[Stored data entries]
-*-

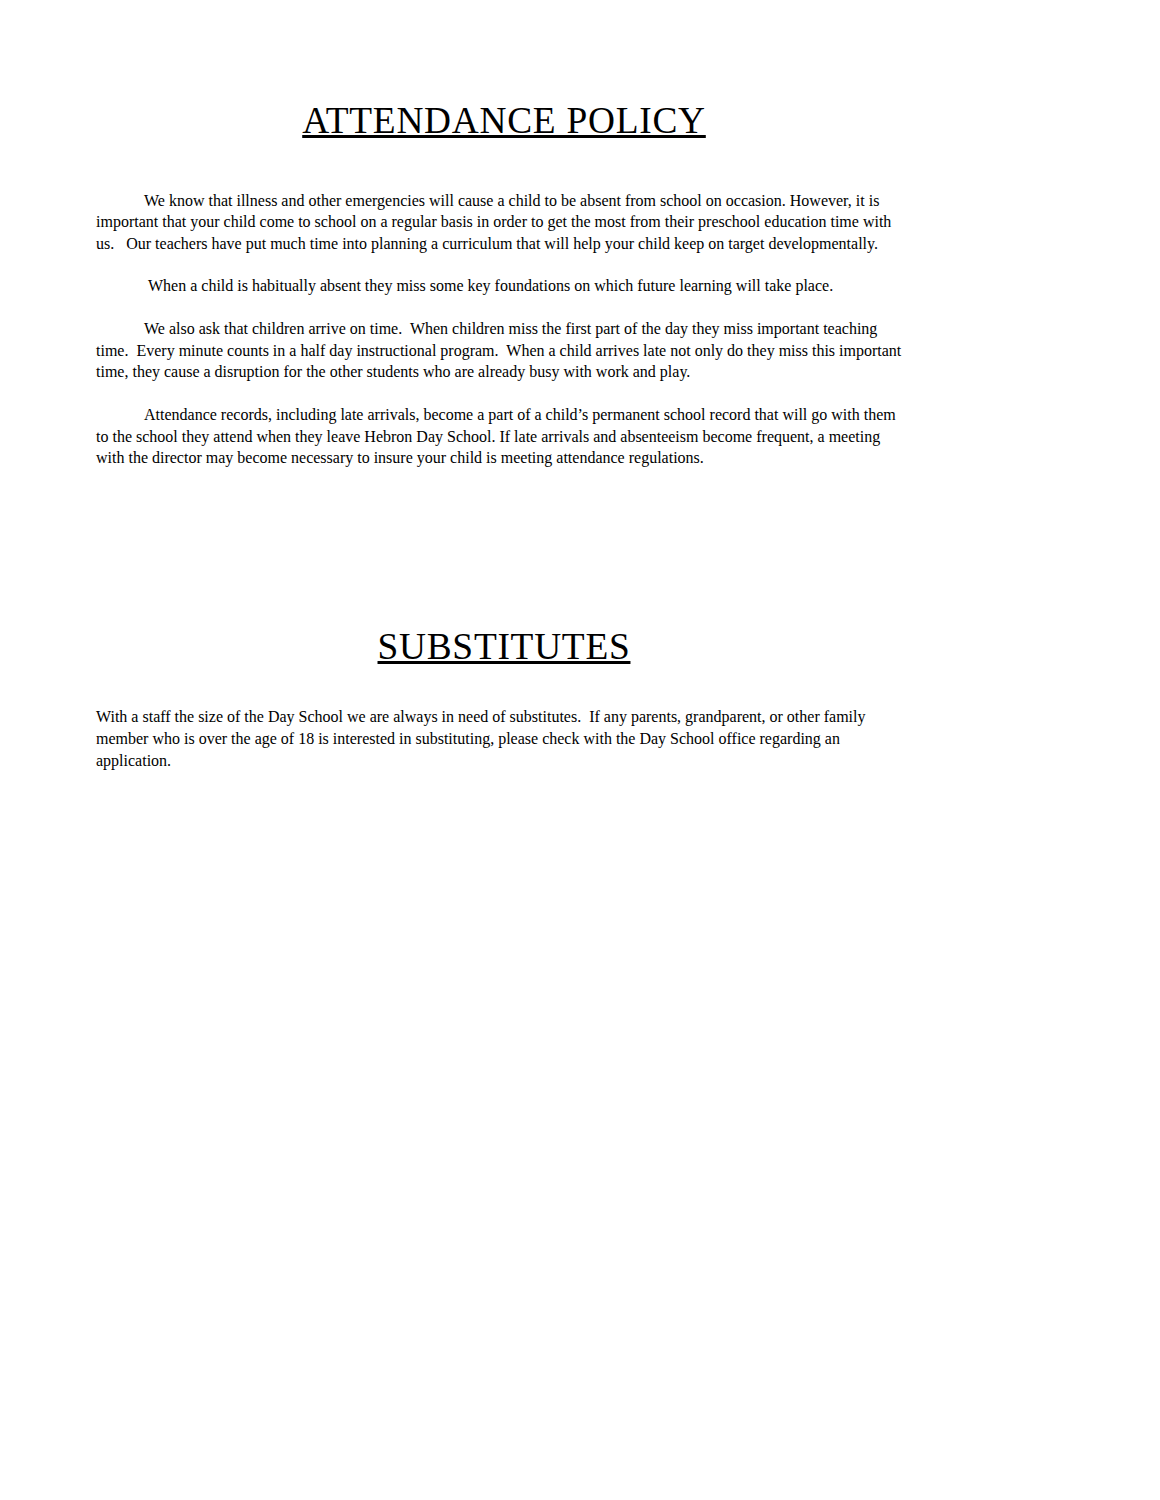ATTENDANCE POLICY
We know that illness and other emergencies will cause a child to be absent from school on occasion. However, it is important that your child come to school on a regular basis in order to get the most from their preschool education time with us. Our teachers have put much time into planning a curriculum that will help your child keep on target developmentally.
When a child is habitually absent they miss some key foundations on which future learning will take place.
We also ask that children arrive on time. When children miss the first part of the day they miss important teaching time. Every minute counts in a half day instructional program. When a child arrives late not only do they miss this important time, they cause a disruption for the other students who are already busy with work and play.
Attendance records, including late arrivals, become a part of a child’s permanent school record that will go with them to the school they attend when they leave Hebron Day School. If late arrivals and absenteeism become frequent, a meeting with the director may become necessary to insure your child is meeting attendance regulations.
SUBSTITUTES
With a staff the size of the Day School we are always in need of substitutes. If any parents, grandparent, or other family member who is over the age of 18 is interested in substituting, please check with the Day School office regarding an application.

-*-

§ **Problem details**
Leaving the pictures aside, output each entry above exactly as written.

§ **Answer section**
ATTENDANCE POLICY
We know that illness and other emergencies will cause a child to be absent from school on occasion. However, it is important that your child come to school on a regular basis in order to get the most from their preschool education time with us. Our teachers have put much time into planning a curriculum that will help your child keep on target developmentally.
When a child is habitually absent they miss some key foundations on which future learning will take place.
We also ask that children arrive on time. When children miss the first part of the day they miss important teaching time. Every minute counts in a half day instructional program. When a child arrives late not only do they miss this important time, they cause a disruption for the other students who are already busy with work and play.
Attendance records, including late arrivals, become a part of a child’s permanent school record that will go with them to the school they attend when they leave Hebron Day School. If late arrivals and absenteeism become frequent, a meeting with the director may become necessary to insure your child is meeting attendance regulations.
SUBSTITUTES
With a staff the size of the Day School we are always in need of substitutes. If any parents, grandparent, or other family member who is over the age of 18 is interested in substituting, please check with the Day School office regarding an application.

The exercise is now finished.